Lavori fermi alla De Meis, ciaspolata goliardica di protesta

21 Febbraio 2019

CHIETI. Una ciaspolata di protesta davanti al cantiere fermo della biblioteca De Meis. È quella inscenata dagli iscritti al gruppo facebook “Fronte Comune Teatino” per sensibilizzare la classe...

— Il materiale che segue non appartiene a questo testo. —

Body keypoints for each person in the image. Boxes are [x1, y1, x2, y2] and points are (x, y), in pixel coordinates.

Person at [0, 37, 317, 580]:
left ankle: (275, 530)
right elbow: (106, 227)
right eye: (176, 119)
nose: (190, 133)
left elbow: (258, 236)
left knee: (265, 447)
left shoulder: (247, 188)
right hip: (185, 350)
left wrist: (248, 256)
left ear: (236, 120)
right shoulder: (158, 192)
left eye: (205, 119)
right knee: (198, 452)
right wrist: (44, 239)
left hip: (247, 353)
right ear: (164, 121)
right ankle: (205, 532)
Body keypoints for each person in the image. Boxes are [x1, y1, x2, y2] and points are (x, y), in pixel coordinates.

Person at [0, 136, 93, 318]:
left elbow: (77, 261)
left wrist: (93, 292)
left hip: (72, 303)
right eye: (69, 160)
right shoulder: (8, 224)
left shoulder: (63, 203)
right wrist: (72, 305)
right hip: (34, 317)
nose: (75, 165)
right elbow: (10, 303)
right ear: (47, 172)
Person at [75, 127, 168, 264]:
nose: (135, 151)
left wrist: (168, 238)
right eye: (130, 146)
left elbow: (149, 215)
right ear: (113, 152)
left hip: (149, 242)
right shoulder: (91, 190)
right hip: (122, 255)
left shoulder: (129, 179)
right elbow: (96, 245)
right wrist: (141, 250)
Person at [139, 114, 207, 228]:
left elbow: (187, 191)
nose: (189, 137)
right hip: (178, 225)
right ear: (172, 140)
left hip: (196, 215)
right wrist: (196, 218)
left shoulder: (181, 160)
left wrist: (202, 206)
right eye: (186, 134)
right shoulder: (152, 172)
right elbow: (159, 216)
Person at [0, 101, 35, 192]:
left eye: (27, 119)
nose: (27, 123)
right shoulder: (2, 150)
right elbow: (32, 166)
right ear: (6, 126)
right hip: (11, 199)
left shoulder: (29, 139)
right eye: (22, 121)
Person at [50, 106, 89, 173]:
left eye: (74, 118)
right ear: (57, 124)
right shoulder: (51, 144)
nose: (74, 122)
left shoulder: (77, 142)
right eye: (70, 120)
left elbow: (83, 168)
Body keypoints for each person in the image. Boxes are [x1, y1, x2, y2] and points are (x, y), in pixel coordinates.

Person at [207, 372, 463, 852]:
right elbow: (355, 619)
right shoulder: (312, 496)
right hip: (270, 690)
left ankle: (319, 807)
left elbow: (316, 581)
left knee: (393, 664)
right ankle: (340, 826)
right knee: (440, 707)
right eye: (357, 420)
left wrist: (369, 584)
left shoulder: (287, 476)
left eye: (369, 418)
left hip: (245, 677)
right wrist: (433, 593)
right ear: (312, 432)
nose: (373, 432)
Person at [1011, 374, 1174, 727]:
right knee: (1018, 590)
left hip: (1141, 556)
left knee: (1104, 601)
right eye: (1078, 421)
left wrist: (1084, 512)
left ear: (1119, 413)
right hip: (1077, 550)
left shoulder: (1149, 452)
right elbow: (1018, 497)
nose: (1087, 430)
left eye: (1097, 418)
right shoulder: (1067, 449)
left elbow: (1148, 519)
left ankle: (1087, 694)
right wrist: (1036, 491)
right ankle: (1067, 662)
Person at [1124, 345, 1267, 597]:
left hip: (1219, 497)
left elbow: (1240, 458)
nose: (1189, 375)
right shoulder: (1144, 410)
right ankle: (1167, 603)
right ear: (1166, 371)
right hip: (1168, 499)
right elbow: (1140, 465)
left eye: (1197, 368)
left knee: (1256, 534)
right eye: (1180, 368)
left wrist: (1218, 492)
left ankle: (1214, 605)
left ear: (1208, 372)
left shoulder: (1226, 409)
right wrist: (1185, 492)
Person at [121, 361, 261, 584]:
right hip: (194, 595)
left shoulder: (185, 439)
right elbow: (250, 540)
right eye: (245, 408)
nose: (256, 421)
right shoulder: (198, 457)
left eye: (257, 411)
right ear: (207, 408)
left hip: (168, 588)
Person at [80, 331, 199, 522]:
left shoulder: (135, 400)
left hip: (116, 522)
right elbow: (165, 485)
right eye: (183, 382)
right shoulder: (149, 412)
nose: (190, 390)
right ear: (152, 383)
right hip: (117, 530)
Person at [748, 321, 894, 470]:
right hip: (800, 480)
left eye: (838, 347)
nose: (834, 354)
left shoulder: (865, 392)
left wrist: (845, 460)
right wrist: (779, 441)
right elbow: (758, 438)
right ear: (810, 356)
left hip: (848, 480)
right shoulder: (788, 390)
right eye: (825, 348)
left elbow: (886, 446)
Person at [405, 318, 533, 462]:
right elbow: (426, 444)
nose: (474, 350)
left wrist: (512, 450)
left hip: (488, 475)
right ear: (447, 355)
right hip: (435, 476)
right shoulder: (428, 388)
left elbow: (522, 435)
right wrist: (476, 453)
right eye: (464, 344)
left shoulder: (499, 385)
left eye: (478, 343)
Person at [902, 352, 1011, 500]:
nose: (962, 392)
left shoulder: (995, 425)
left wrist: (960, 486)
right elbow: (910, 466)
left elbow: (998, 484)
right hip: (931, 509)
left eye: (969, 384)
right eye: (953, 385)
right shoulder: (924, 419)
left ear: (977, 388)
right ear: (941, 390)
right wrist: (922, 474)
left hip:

CHIETI. Una ciaspolata di protesta davanti al cantiere fermo della biblioteca De Meis. È quella inscenata dagli iscritti al gruppo facebook “Fronte Comune Teatino” per sensibilizzare la classe politica su quella che definiscono «una vergogna cittadina e regionale». «Quattordici anni fa», spiegano i rappresentanti del “Fronte Comune Teatino”, «è crollata un’ala delle biblioteca provinciale De Meis e da allora la biblioteca è stata spostata “temporaneamente” in periferia, nel capannone ex Bricofer al Theate Center, per il quale la Provincia di Chieti ha stanziato 275mila euro per la riqualificazione e 11mila euro di affitto al mese in una città in cui il centro storico è pieno di strutture vuote o di proprietà del Comune o di altri enti per le quali l’esborso sarebbe stato notevolmente inferiore. La nostra goliardata vorrebbe smuovere le acque». La scorsa settimana, il “Fronte Comune Teatino” ha organizzato anche un “aperitivo cenato” nel cantiere del tunnel pedonale di Largo Barbella, altra incompiuta della città, «dopo l’annuncio, ancora una volta disatteso, del 5 gennaio per la riapertura e conclusione del cantiere. Una storia che va avanti da 8 anni».